Privacy and memory are two recurring themes in a broad conversation about the societal impact of AI. These concerns arise from the need for huge amounts of data to train deep neural networks. A promise of Generalized Few-shot Object Detection (G-FSOD), a learning paradigm in AI, is to alleviate the need for collecting abundant training samples of novel classes we wish to detect by leveraging prior knowledge from old classes (i.e., base classes). G-FSOD strives to learn these novel classes while alleviating catastrophic forgetting of the base classes. However, existing approaches assume that the base images are accessible, an assumption that does not hold when sharing and storing data is problematic. In this work, we propose the first data-free knowledge distillation (DFKD) approach for G-FSOD that leverages the statistics of the region of interest (RoI) features from the base model to forge instance-level features without accessing the base images.

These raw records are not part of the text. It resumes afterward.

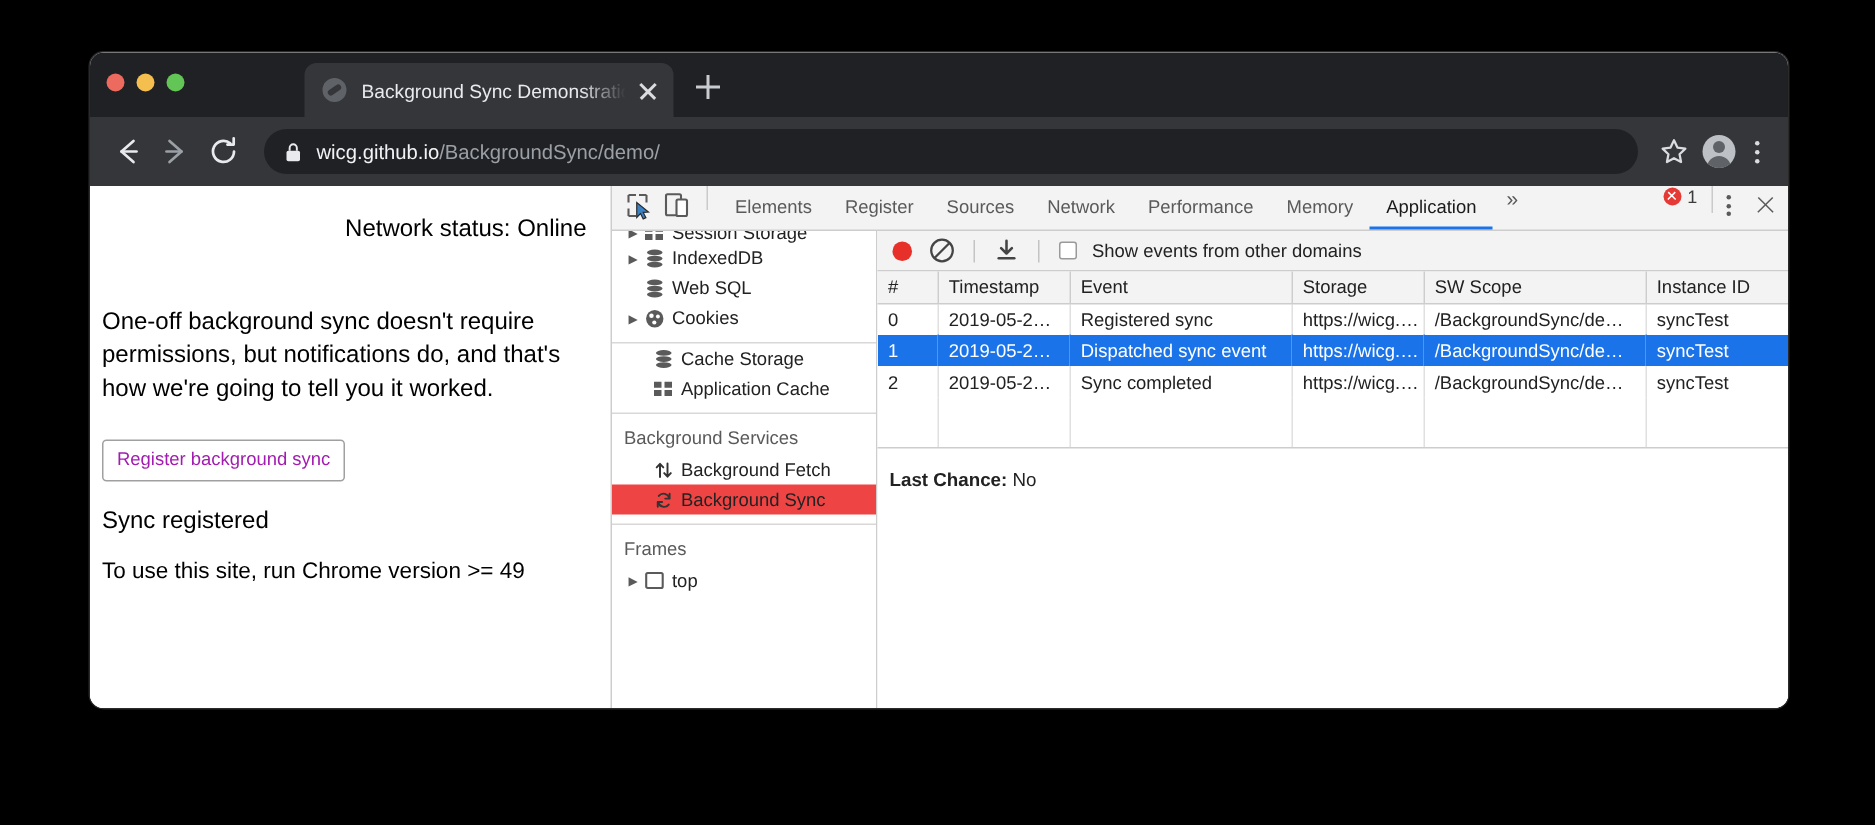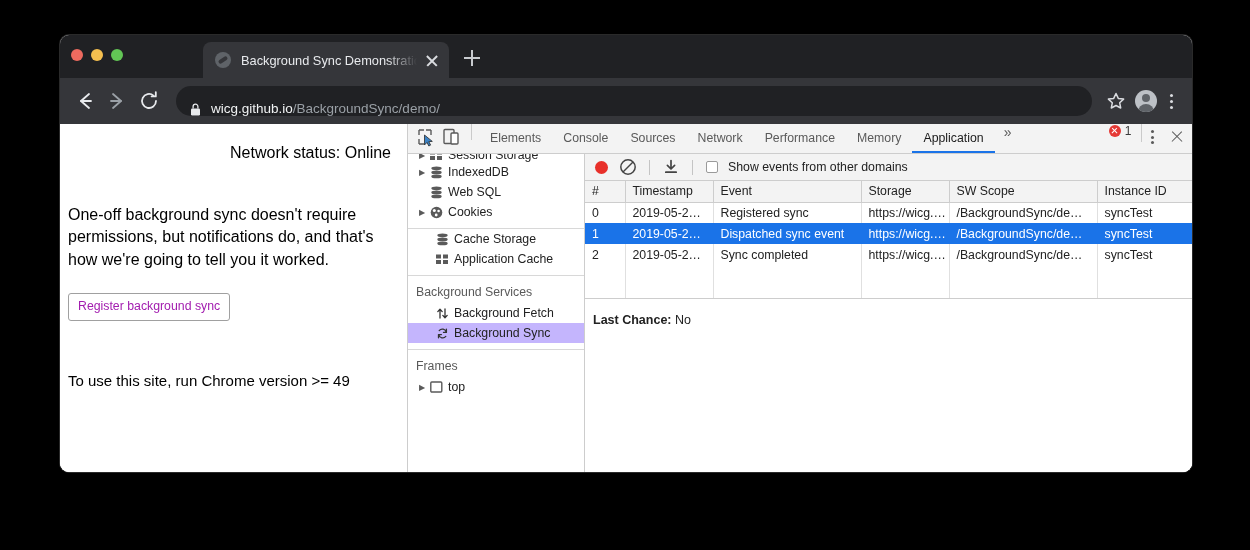--- a/index.html
+++ b/index.html
@@ -126,21 +126,21 @@
   .reload {
     position: absolute; left: 0; top: 0; width: 30px; height: 30px;
   }
   .omnibox {
     flex: 1 1 auto;
     height: 30px;
     margin-left: 10px;
     background: #202124;
     border-radius: 15px;
     display: flex;
-    align-items: flex-end;
+    align-items: center;
     padding: 0 14px;
     gap: 10px;
   }
   .lock { flex: 0 0 11px; }
   .url {
     font-size: 13.5px;
     color: #9aa0a6;
     white-space: nowrap;
   }
   .url b { color: #f1f3f4; font-weight: 400; }
@@ -307,21 +307,21 @@
   }
   .side-row {
     height: 20px;
     display: flex;
     align-items: center;
     font-size: 12.3px;
     color: #222;
     padding-left: 8px;
     white-space: nowrap;
   }
-  .side-row.sel { background: #c4b5fd; }
+  .side-row.sel { background: #ef4444; }
   .tri {
     width: 12px; flex: 0 0 12px;
     font-size: 8px; color: #5a5a5a;
     text-align: center;
   }
   .tri.empty { visibility: hidden; }
   .s-icon {
     width: 17px; flex: 0 0 17px;
     display: flex; align-items: center; justify-content: center;
     margin-right: 3px;
@@ -471,20 +471,21 @@
         <i></i>
       </div>
   </div>
 
   <div class="content">
 
     <div class="page">
       <p class="p-status">Network status: Online</p>
       <p>One-off background sync doesn't require permissions, but notifications do, and that's how we're going to tell you it worked.</p>
       <div class="reg-btn">Register background sync</div>
+      <p class="sync-reg">Sync registered</p>
       <div class="chrome-note">To use this site, run Chrome version &gt;= 49</div>
     </div>
 
     <div class="devtools">
 
       <div class="dt-tabbar">
         <div class="dt-tool">
           <svg width="26" height="26" viewBox="0 0 26 26">
               <path d="M7 6 h5 M7 6 v5 M19 6 h-5 M19 6 v5 M7 20 h5 M7 20 v-5" fill="none" stroke="#5a5a5a" stroke-width="1.4"></path>
               <path d="M12.5 11 L12.5 21 L15 18.4 L16.8 22 L18.6 21.1 L16.8 17.6 L20.3 17.4 Z" fill="#3b82c4" stroke="#2a2a2a" stroke-width="0.8"></path>
@@ -492,21 +493,21 @@
         </div>
         <div class="dt-tool">
           <svg width="26" height="26" viewBox="0 0 26 26">
               <rect x="6" y="5.5" width="10" height="14" rx="1" fill="none" stroke="#5a5a5a" stroke-width="1.4"></rect>
               <rect x="13" y="9" width="7" height="11" rx="1" fill="#fff" stroke="#5a5a5a" stroke-width="1.4"></rect>
             </svg>
         </div>
         <div class="dt-sep"></div>
 
         <div class="dt-tab">Elements</div>
-        <div class="dt-tab">Console</div>
+        <div class="dt-tab">Register</div>
         <div class="dt-tab">Sources</div>
         <div class="dt-tab">Network</div>
         <div class="dt-tab">Performance</div>
         <div class="dt-tab">Memory</div>
         <div class="dt-tab active">Application</div>
         <div class="dt-more">»</div>
 
         <div class="dt-spacer"></div>
 
         <div class="err-badge">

Our contribution is three-fold: (1) we design a standalone lightweight generator with (2) class-wise heads (3) to generate and replay diverse instance-level base features to the RoI head while finetuning on the novel data. This stands in contrast to standard DFKD approaches in image classification, which invert the entire network to generate base images. Moreover, we make careful design choices in the novel finetuning pipeline to regularize the model. We show that our approach can dramatically reduce the base memory requirements, all while setting a new standard for G-FSOD on the challenging MS-COCO and PASCAL-VOC benchmarks.

翻译：隐私与记忆是人工智能社会影响广泛讨论中的两大主题。这些担忧源于训练深度神经网络需要海量数据。广义小样本目标检测（G-FSOD）作为一种人工智能学习范式，旨在通过利用旧类（即基类）的先验知识，减少收集待检测新类大量训练样本的需求。G-FSOD致力于在学习这些新类的同时缓解对基类的灾难性遗忘。然而，现有方法假设基类图像可访问，这一假设在数据共享和存储存在困难时并不成立。本文提出首个面向G-FSOD的无数据知识蒸馏（DFKD）方法，通过利用基模型中感兴趣区域（RoI）特征的统计信息，在不访问基类图像的情况下伪造实例级特征。我们的贡献体现在三个方面：（1）设计了一个独立的轻量级生成器，并配备（2）类别级别的头部模块，用于（3）在新类数据微调过程中生成并回放多样化的实例级基类特征到RoI头部。这与标准图像分类DFKD方法（需反演整个网络以生成基类图像）形成鲜明对比。此外，我们在新类微调流程中进行了精细的设计选择以正则化模型。实验表明，本方法能在显著降低基类内存需求的同时，在具有挑战性的MS-COCO和PASCAL-VOC基准上为G-FSOD设立新标准。